> [Text shown]:
There’s no other series on television now quite like the TNT cop drama “Southland,” for better and for worse. No show advertises its desire to be taken seriously — its bid for instant-classic status — as insistently as this visually austere account of the daily lives of Los Angeles patrol officers and detectives.


That intention is telegraphed right away in the sepia-toned opening-credits montage, with its images of the Los Angeles River and of Richard Ramirez, the Night Stalker. “Southland” wants to be seen alongside Chandler and Ellroy, “Chinatown” and “L.A. Confidential,” as part of the Southern California-noir pantheon.

That didn’t matter to NBC, which abruptly canceled the show in October before its second season had even begun. The series drew good reviews but middling-to-poor ratings, dropping as low as 4.6 million total viewers, during a seven-episode trial run last spring. It had the potential to radiate prestige — to be the type of production that network suits like to be associated with — but it wasn’t drawing viewers in. And NBC had devoted its 10 p.m. time slot, the show’s natural home, to Jay Leno.

> [What to work on]:
(1) In the Southland review, which network canceled the show in October?
(2) Rewrite the Southland review from the words "That intention is" through "to Jay Leno.", putting "black-and-white" in place of "sepia-toned".
(3) Carry the Southland review forward from its last sentence.
These items have no connection to the Southland review.

(Items from a dataset)
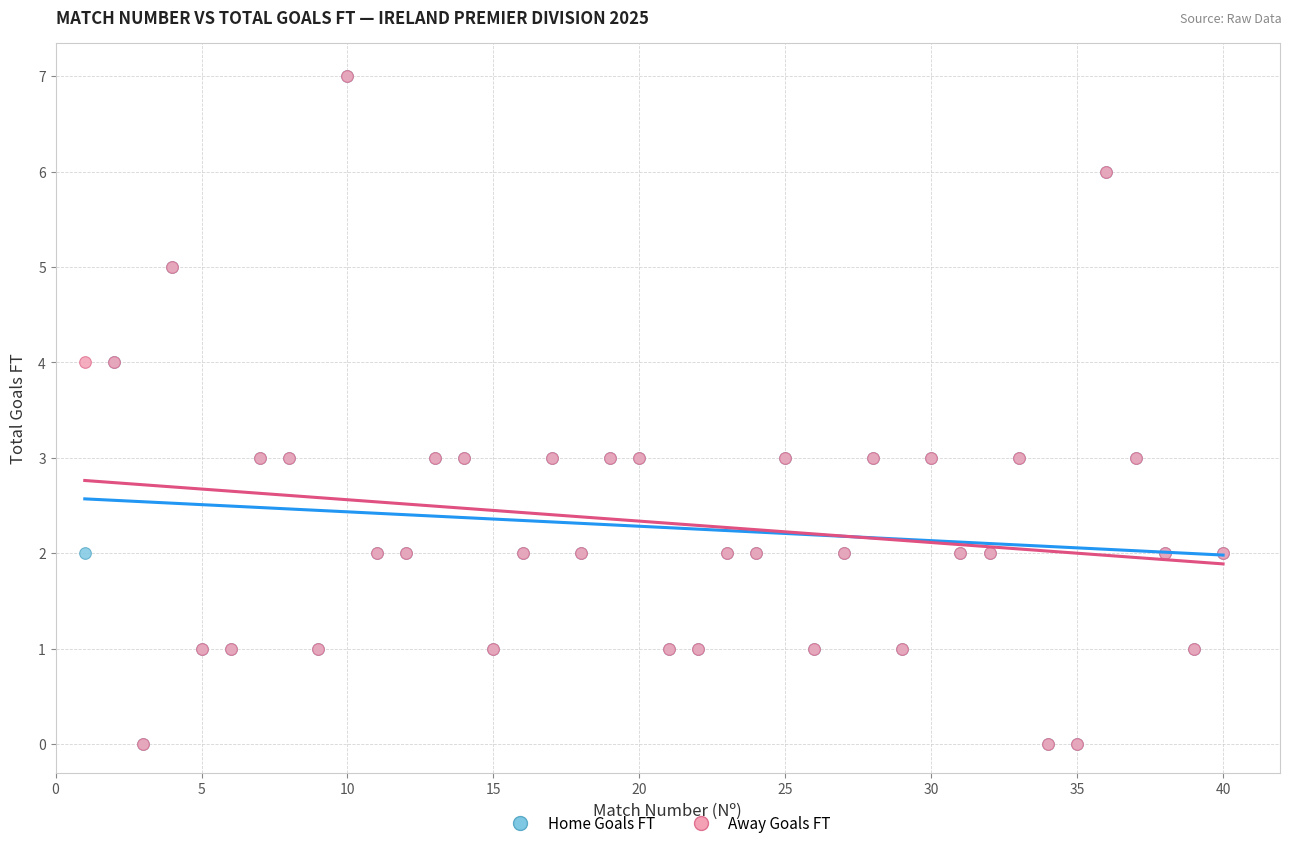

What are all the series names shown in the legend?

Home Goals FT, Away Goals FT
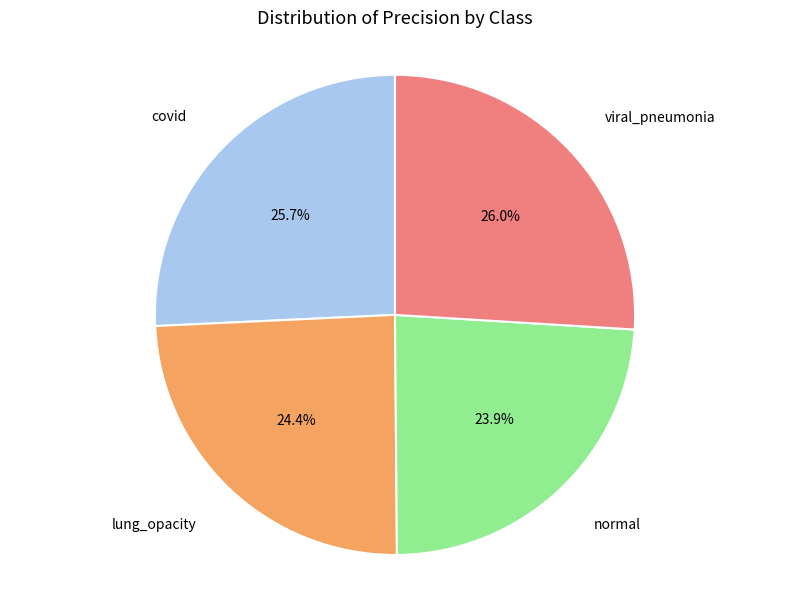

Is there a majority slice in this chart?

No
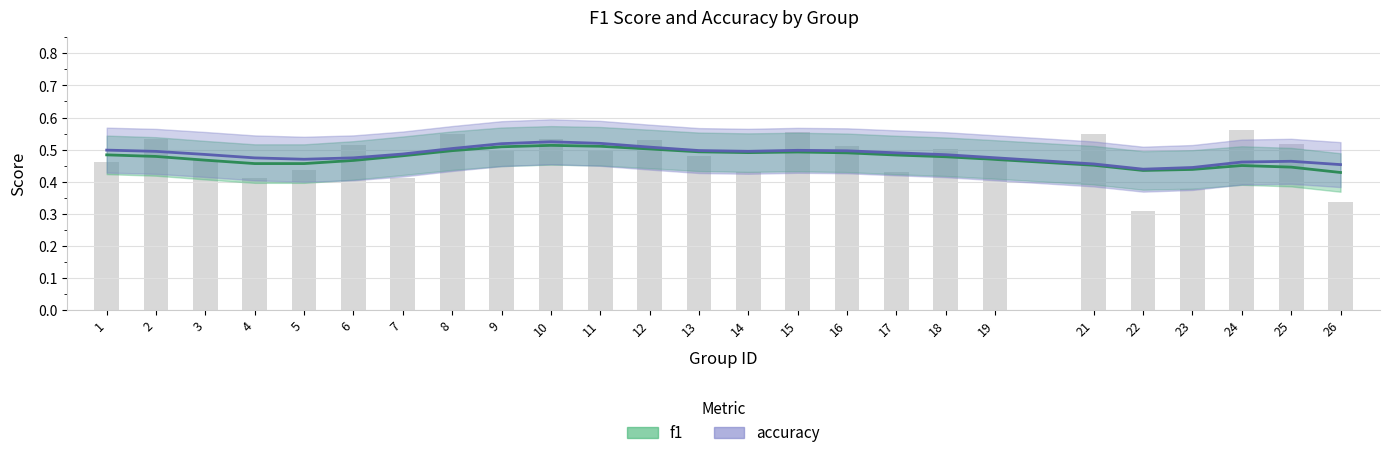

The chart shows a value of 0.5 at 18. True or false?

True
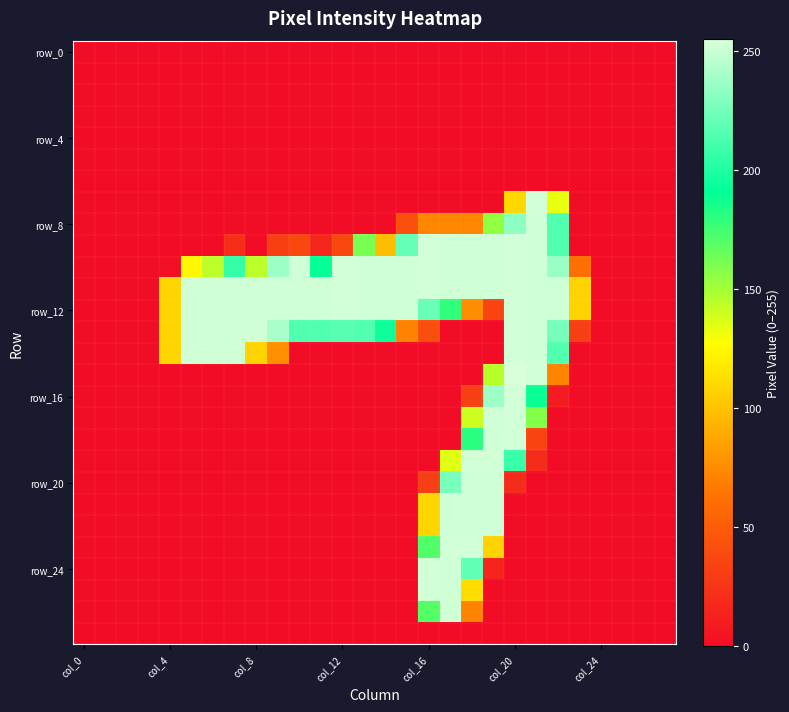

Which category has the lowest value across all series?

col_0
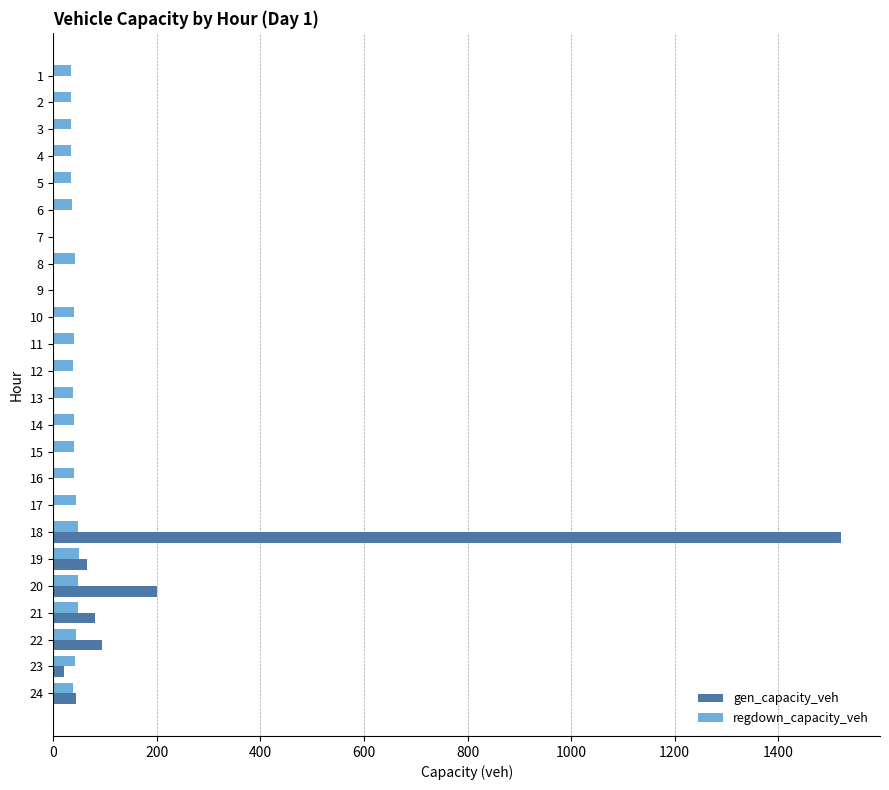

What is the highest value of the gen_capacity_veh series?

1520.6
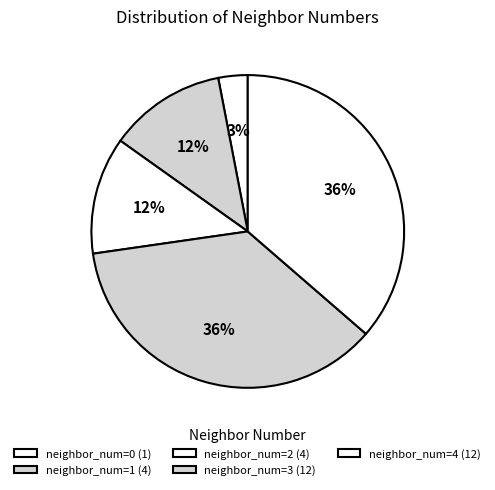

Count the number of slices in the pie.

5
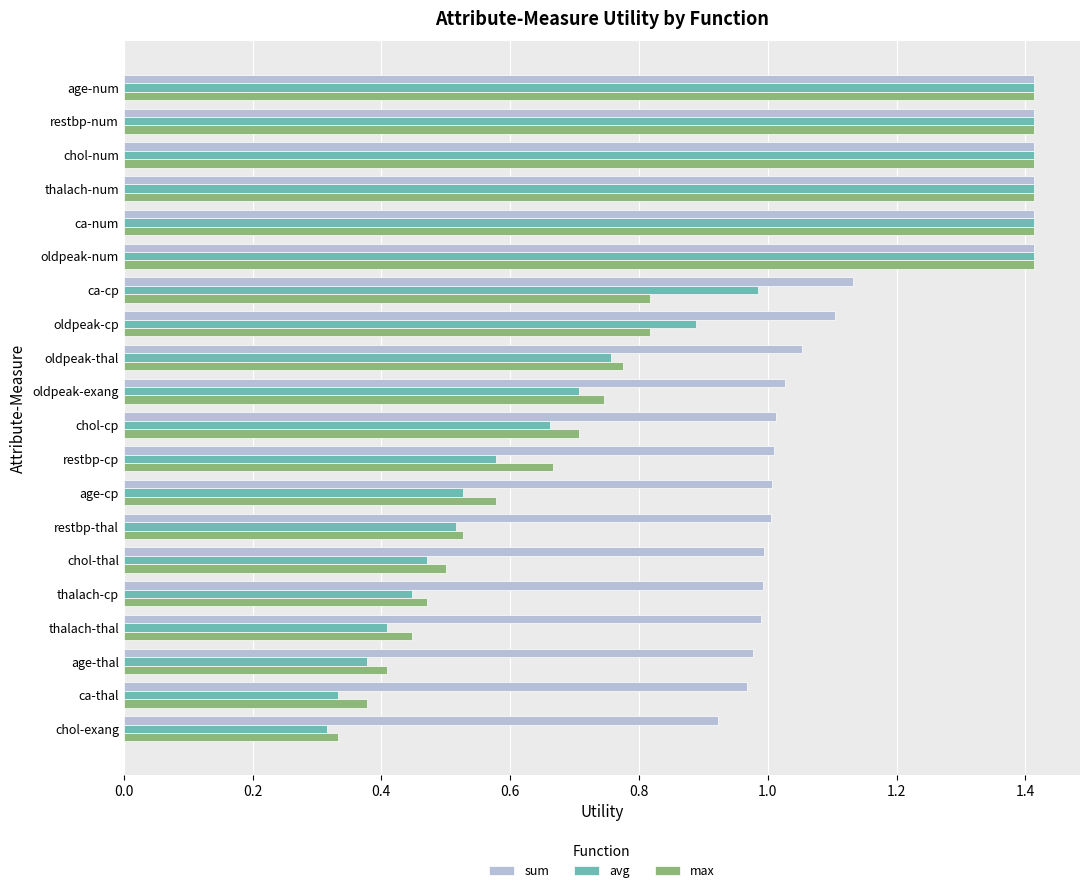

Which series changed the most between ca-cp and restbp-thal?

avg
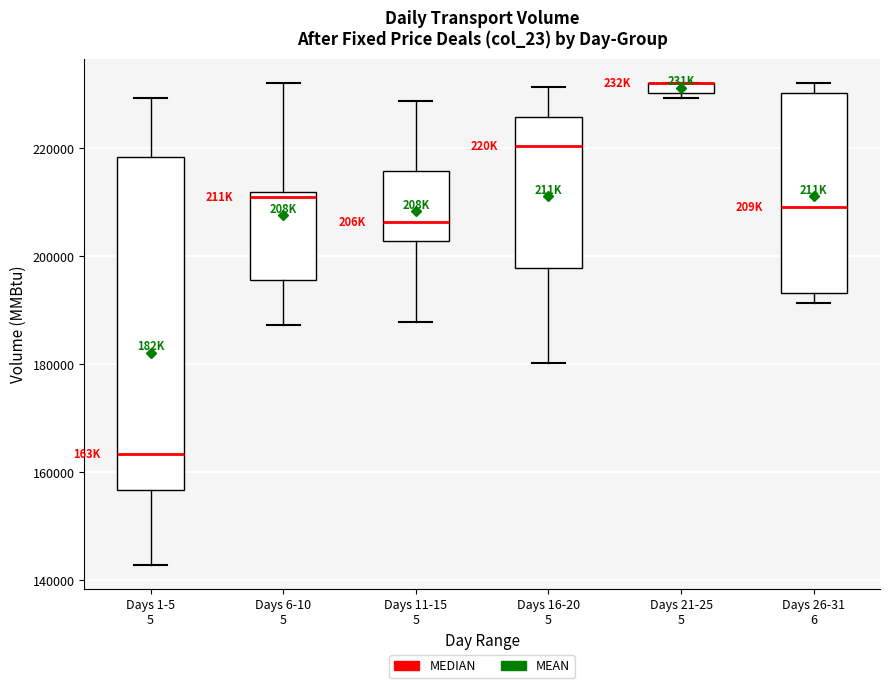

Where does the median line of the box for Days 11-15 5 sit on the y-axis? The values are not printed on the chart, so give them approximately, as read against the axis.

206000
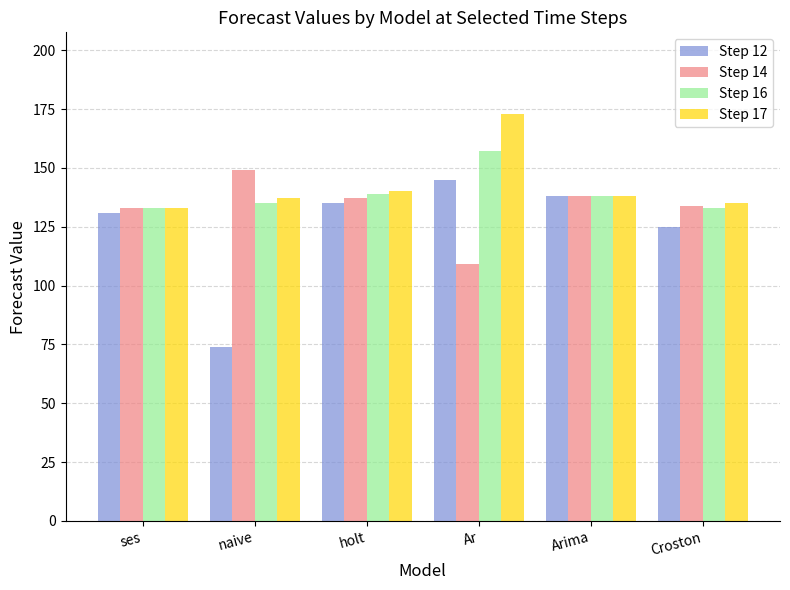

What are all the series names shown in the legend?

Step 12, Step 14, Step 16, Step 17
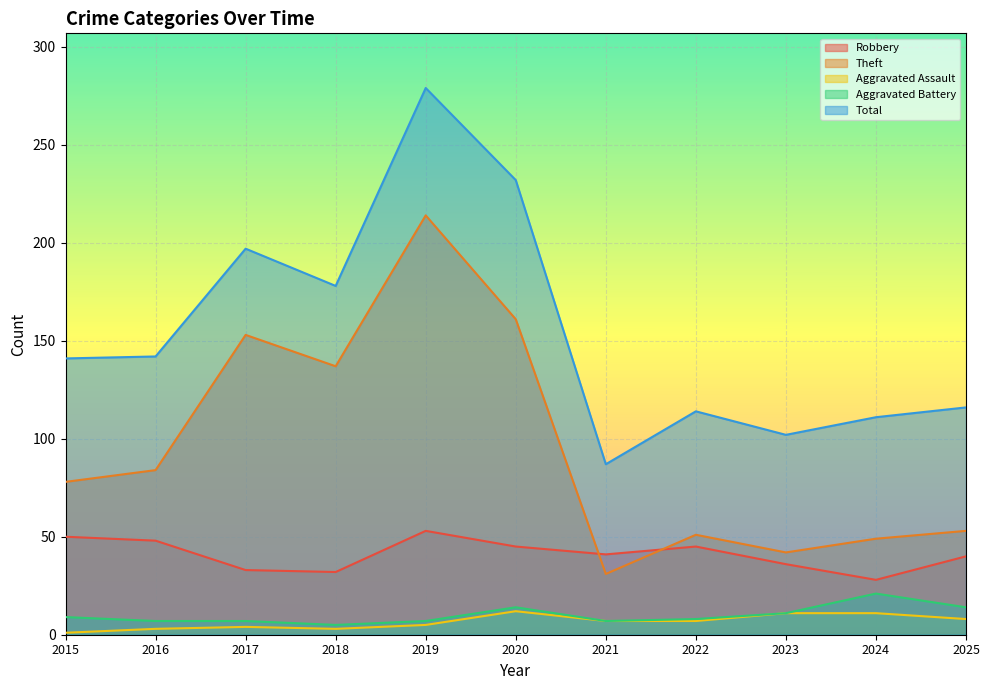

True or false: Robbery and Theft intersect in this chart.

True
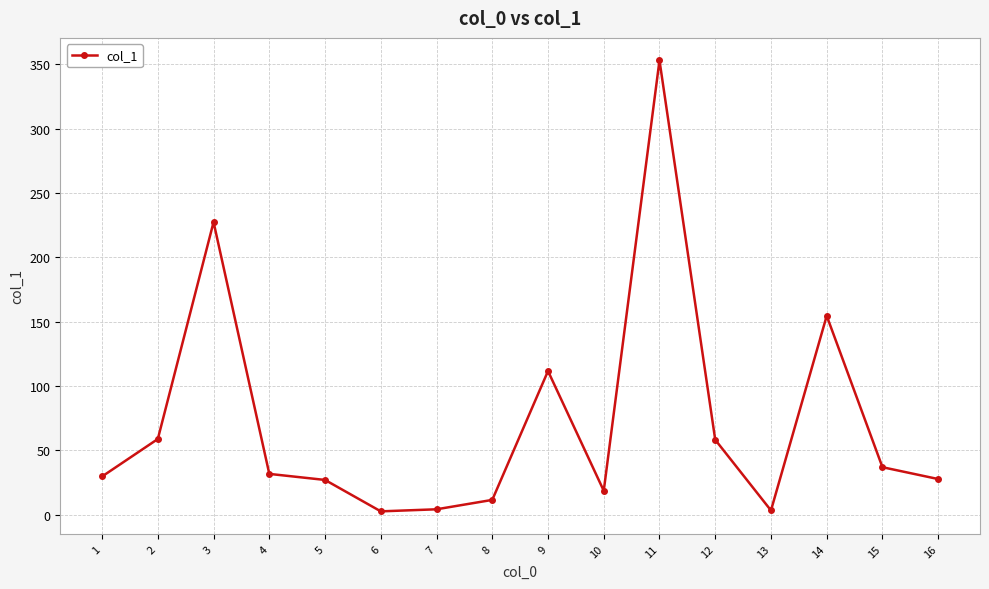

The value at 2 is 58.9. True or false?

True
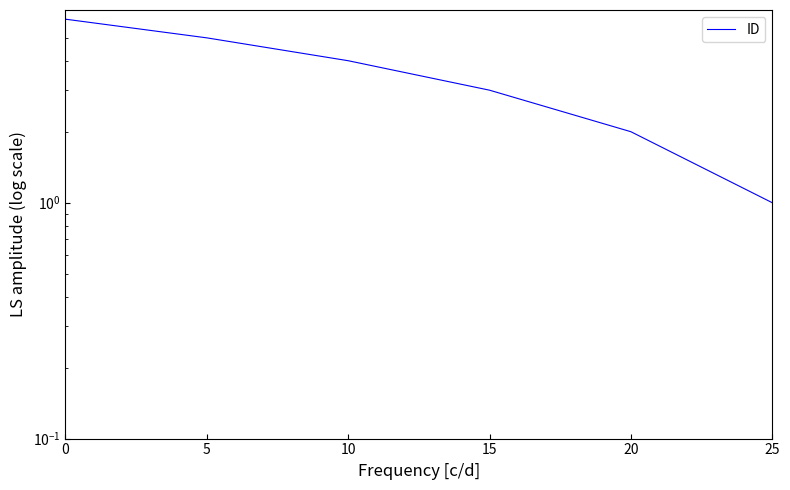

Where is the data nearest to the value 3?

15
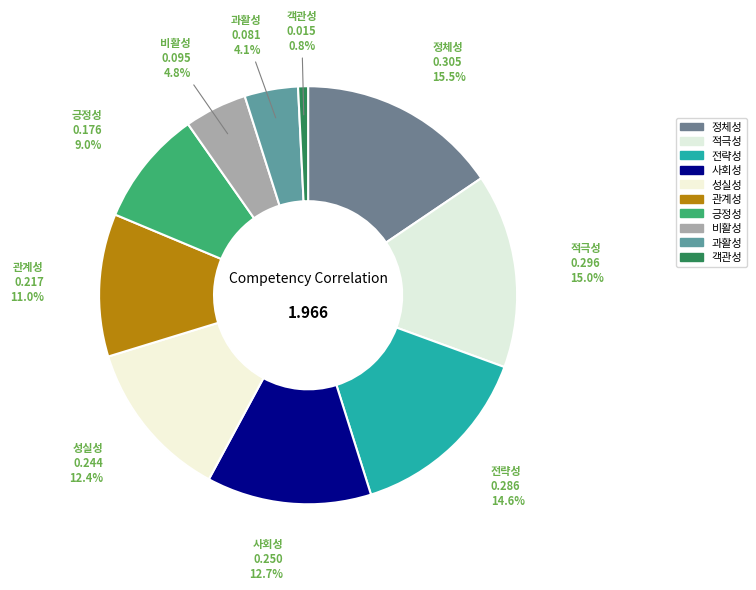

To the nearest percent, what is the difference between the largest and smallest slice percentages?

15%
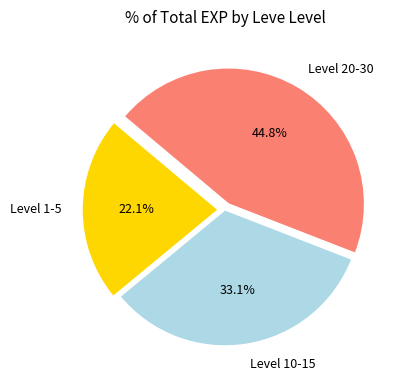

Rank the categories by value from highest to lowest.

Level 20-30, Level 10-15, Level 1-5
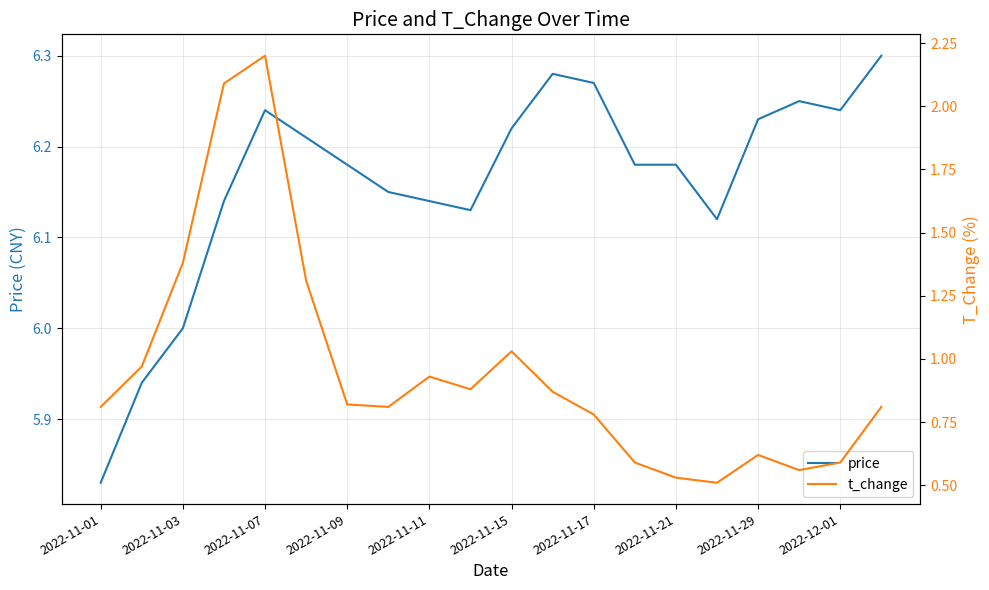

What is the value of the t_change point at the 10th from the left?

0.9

> [Task-by-task answers]:
(1) NBC

(2)
That intention is telegraphed right away in the black-and-white opening-credits montage, with its images of the Los Angeles River and of Richard Ramirez, the Night Stalker. “Southland” wants to be seen alongside Chandler and Ellroy, “Chinatown” and “L.A. Confidential,” as part of the Southern California-noir pantheon.

That didn’t matter to NBC, which abruptly canceled the show in October before its second season had even begun. The series drew good reviews but middling-to-poor ratings, dropping as low as 4.6 million total viewers, during a seven-episode trial run last spring. It had the potential to radiate prestige — to be the type of production that network suits like to be associated with — but it wasn’t drawing viewers in. And NBC had devoted its 10 p.m. time slot, the show’s natural home, to Jay Leno.

(3)
Into the breach stepped the cable channel TNT, which doesn’t need to attract as many viewers as the broadcast networks do. It reran the seven first-season episodes (the premiere in January drew two million people) and beginning Tuesday will show six new episodes that were completed before NBC pulled the plug. No announcement has been made about the show’s future beyond those six; once again, “Southland” finds itself auditioning.

The show has always played a classic double game: it takes the “realistic,” nonsensational, 9-to-5 approach to police work while bringing in as much action, violence and sex around the edges as possible. Episodes begin with chaotic spectacles — the aftermath of a shooting, a car rolling and exploding during a high-speed chase — and then become long flashbacks. If you sit through the quotidian detail of the cops’ days, you’ll get to see the car blow up again.

At the same time, long-range plot strands are woven in, showing up as passing touches from week to week until they suddenly pay off, reflecting an abundance of thought in the show’s writing and planning. In the first season occasional glimpses of the angry neighbors of Russell Clarke, the detective played by Tom Everett Scott, suddenly culminated in Clarke’s being shot on their doorstep, a cliffhanger that’s resolved in Tuesday night’s episode.

Suddenly but not unexpectedly: the signs were obvious enough that we knew what was coming the moment Clarke told his wife that he was going to check on the people next door. That heavy-handedness, in various manifestations, has been the show’s main problem. It marred the otherwise excellent pilot episode when the veteran officer played by Michael Cudlitz kept giving his new partner, played by Ben McKenzie, sententious lectures about the nature of police work that stopped the story in its tracks.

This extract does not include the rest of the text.